### Exercise details
What is needed is an exact transcription of every entry below.

BEGIN

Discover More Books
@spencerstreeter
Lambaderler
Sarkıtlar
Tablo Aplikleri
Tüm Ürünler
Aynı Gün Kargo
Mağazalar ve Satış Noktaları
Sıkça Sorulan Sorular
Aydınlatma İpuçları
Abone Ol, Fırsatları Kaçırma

END

### Result of this task
Discover More Books
@spencerstreeter
Lambaderler
Sarkıtlar
Tablo Aplikleri
Tüm Ürünler
Aynı Gün Kargo
Mağazalar ve Satış Noktaları
Sıkça Sorulan Sorular
Aydınlatma İpuçları
Abone Ol, Fırsatları Kaçırma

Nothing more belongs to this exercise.